It’s been over a decade since the first iOS and Android devices launched and, during that time, they have quickly adapted for different audiences. In some ways this is a good thing for, in most real-life scenarios, it is always better to have two unique options with wildly different outcomes than two options that you can scarcely tell apart. Nevertheless, when comparing operating systems, some advantages become apparent as soon as you unlock the device, and others only reveal themselves with time.
A key element in the iOS vs Android debate is user interface (UI) . Users often describe iOS as very intuitive, whilst Android is viewed to be a more open platform. The customisation that Android allows with its 3rd party launchers means that you can tailor the interface to your preference. You can change the app launcher (home screen), the default keyboard, and web browser on Android – things you cannot do on iOS.
According to several participants on a Lifehacker thread , this adds a lot of ‘faff’ that “only teenagers from Japan seem to have (time for)”, although one user expresses contempt for the rigidness of iOS; “I despise the fact that Apple thinks that they know me best. They don’t.”
Perhaps this suggests that the ‘openness’ of Android platforms is only suited to a younger audience, who have more time to shape an interface into what they want it to look and act like. However, this may neglect Apple, withholding the credit they deserve. Many people argue that iOS offers a more intuitive and easily-learnable experience, regardless of who the person is and what device they are using.
Firstly, the power button is in the same place on every Apple product and the apps are all in one place, on the home screen – as opposed to Android, which has it unlabelled in the corner. The settings app is very clear and easy to find, whilst on Android, even if you have the initiative to customise your phone, the first step in trying so is already problematic. Andy Orin, editor for Lifehacker, puts it perfectly; “I know that I could find solutions to every minor irk and annoyance, but the thing is, with my iPhone I never had to. There’s a reason babies love iPads and I side with the babies.”
It is fair to assume that consistency and fluidity are factors that users value, and this is also the case for developers. Being an Open Source OS, Android runs on a multitude of different phone makes and models, each with different features and UI enhancements. This makes it hard to sweep all Android devices with one brush, as one might have an incredibly intuitive interface with no lags, and another might fall short on every aspect.
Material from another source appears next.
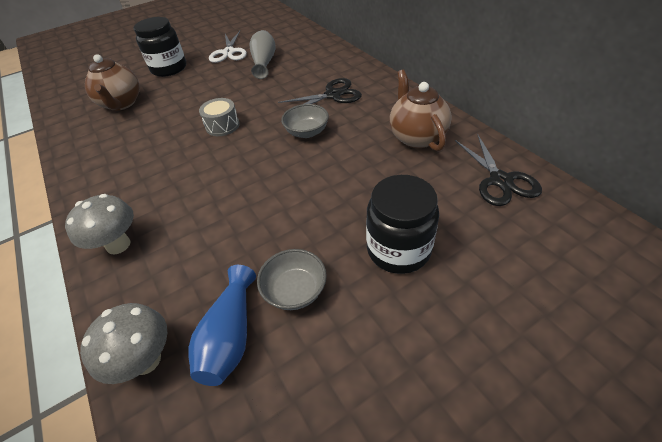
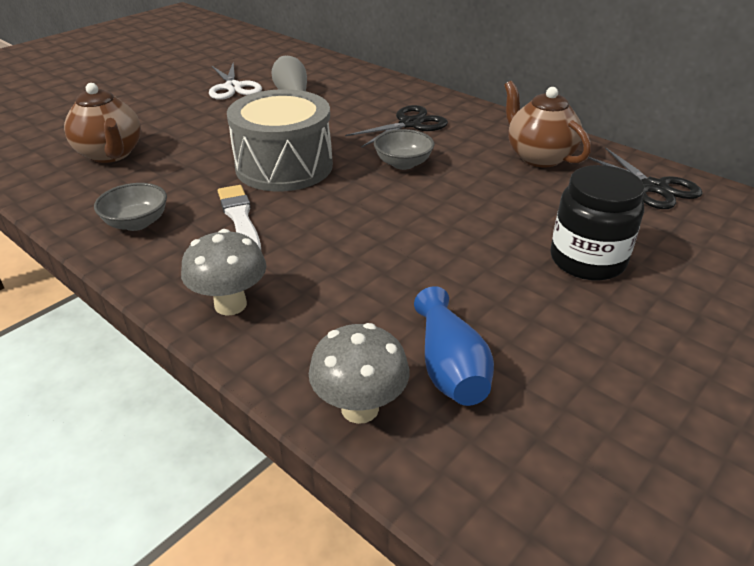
camera: 20 degrees left, 10 degrees down
(168, 169) = (240, 218): none -> white brush
(169, 68) = (155, 110): black jar -> none
(222, 126) = (284, 166): grey drum -> grey drum, size x2.10
(295, 290) = (497, 314): grey bowl -> grey bowl (137, 223)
This insight is more pertinent to developers than anyone else. In fact, the conflicting views about which operating system to launch your app on makes it apparent that deciding is very much like house hunting – you decide what you value the most in life (e.g. transport links, centrality, parking…) above other factors, and choose the house that accommodates for that, although this usually means sacrificing other things (e.g. space, garden, natural light).
To illustrate this; one developer may argue that iOS apps are quicker and easier to develop, due to the advanced interface builder in Xcode (contrary to the less advanced Android Studio). Add the fact that iOS developers only need to worry about two or three different screen layouts and only test on one device, whereas Android developers have to spend lots of time testing the different layouts on a vast number of devices, and they have a point.
On the other hand, another developer argues that Android apps can be submitted with much more ease and speed, as Apple has a strict-solid set of regulations on what can be uploaded to the app store. Whilst Android users can download apps from over 20 online stores including Google Play and Amazon App Store (as well as various sites that offer APK file downloads), Apple will not allow anything with downloadable code such as emulators or Flash.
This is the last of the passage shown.